──────── TEXT EXCERPT
# Beef Stroganoff (Cajun Corner)



## Brainbucket (Mar 30, 2015)

1 pound sirloin steak trimmed of fat
2 tablespoons flour
1 1/2 cups fresh mushrooms
1/2 cup chopped onions
3/4 cup chopped bell pepper
1 clove garlic minced 
2 tablespoons cooking sherry
1/2 teaspoon Worcestershire sauce
1/2 teaspoon hot sauce (Tabasco or Louisiana hot sauce)
1/4 teaspoon black pepper
1/4 teaspoon white pepper
4 tablespoons safflower oil (In all)
1 1/4 cups water plus 1 tablespoon
1 tablespoon catsup
1 teaspoon instant beef bouillon granules
8 ounces sour cream
4 ounces cooked noodles (I do more)
────────────────
──────── INPUT DATA
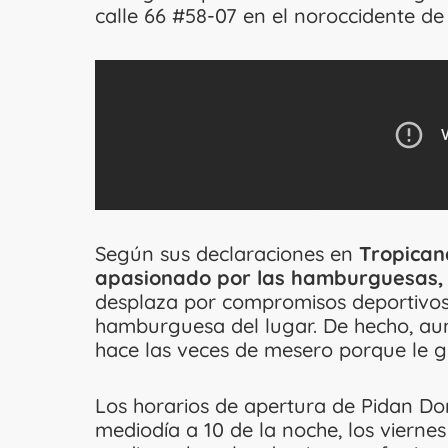
calle 66 #58-07 en el noroccidente de 
Según sus declaraciones en
Tropicana
apasionado por las hamburguesas, 
desplaza por compromisos deportivos
hamburguesa del lugar. De hecho, aun
hace las veces de mesero porque le gu
Los horarios de apertura de Pidan Dom
mediodía a 10 de la noche, los viernes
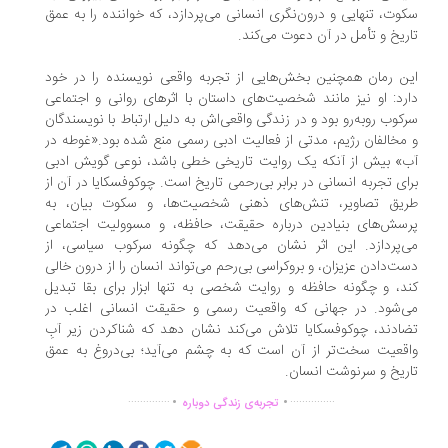
وت، تنهایی و درون‌نگری انسانی می‌پردازد، که خواننده را به عمق
ریخ و تأمل در آن دعوت می‌کند.
ن رمان همچنین بخش‌هایی از تجربه واقعی نویسنده را در خود
رد: او نیز مانند شخصیت‌های داستان با اثرهای روانی و اجتماعی
کوب روبه‌رو بود و در زندگی واقعی‌اش به دلیل ارتباط با نویسندگان
مخالفان رژیم، مدتی از فعالیت ادبی رسمی منع شده بود.«غوطه در
» بیش از آنکه یک روایت تاریخی خطی باشد، نوعی گویش ادبی
ای تجربه انسانی در برابر بی‌رحمی تاریخ است. چوکوفسکایا در آن از
یق تصاویر، تنش‌های ذهنی شخصیت‌ها، و سکوت بیان، به
سش‌‌های بنیادین درباره حقیقت، حافظه، و مسوولیت اجتماعی
‌پردازد. این اثر نشان می‌دهد که چگونه سرکوب سیاسی، از
ت‌دادن عزیزان، و بروکراسی بی‌رحم می‌تواند انسان را از درون خالی
د، و چگونه حافظه و روایت شخصی به تنها ابزار برای بقا تبدیل
‌شود. در جهانی که واقعیت رسمی و حقیقت انسانی اغلب در
ادند، چوکوفسکایا تلاش می‌کند نشان دهد که شناکردن زیر آبِ
قعیت سخت‌تر از آن است که به چشم می‌آید؛ بی‌دروغ به عمق
ریخ و سرنوشت انسان.
.
.
..............
...............
تجربه‌ی زندگی دوباره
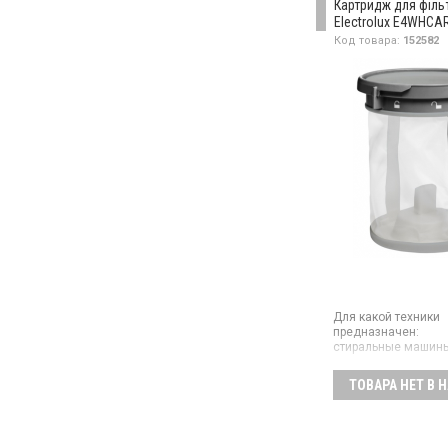
Картридж для філь
машинах.
Electrolux E4WHCA
Код товара:
152582
Для какой техники
предназначен:
стиральные машин
Двойная упаковка 
ТОВАРА НЕТ В 
фильтром для микр
включает два смен
фильтра, каждый с
которых составляет
шести месяцев, в 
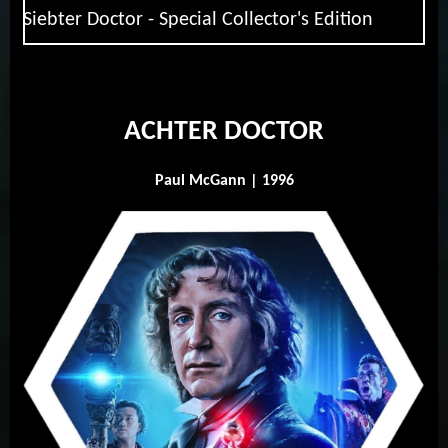
Siebter Doctor - Special Collector's Edition
ACHTER DOCTOR
Paul McGann | 1996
────────────────
# [TASKS AND EXERCISES]
(A) Answer these questions about the beef stroganoff recipe, one answer per line:
(i) Which user posted the recipe, and on what date?
(ii) What kind of oil does it list, and how much in total?
(iii) How much water does it call for?
(B) Pick up the beef stroganoff recipe from Brainbucket after its final line and keep writing it.

# [EXERCISE RESPONSES]
(A)
(i) Brainbucket, on Mar 30, 2015.
(ii) Safflower oil, 4 tablespoons in all.
(iii) 1 1/4 cups plus 1 tablespoon.

(B)
2 tablespoons cornstarch


Cut steak into 1/4" by 1 1/2" strips. Season with white pepper and coat with 1 tablespoon flour. Heat 2 table spoons safflower oil in skillet and brown meat. add mushrooms, onion, bell pepper, and garlic. Cook until onion and bell pepper are tender, 3-4 minutes. Remove meat mixture from skillet and add 2 tablespoons safflower oil to pan drippings. Add 1 tablespoon flour, water, catsup, and beef bouillon. Stir 3-4 minutes. Mix sour cream, hot sauce, 2 tablespoons cornstarch, 1 tablespoon water, 1/4 teaspoon Worcestershire sauce. Add to skillet and stir. Return meat mixture to skillet and simmer 3-4 minutes. Add cooking sherry and simmer 10 minutes. Cook noodles per package directions. Pour Stroganoff over hot noodles.:vs_cool:


----------



## ScottsPainting (Jan 23, 2019)

Nice, would love to try it!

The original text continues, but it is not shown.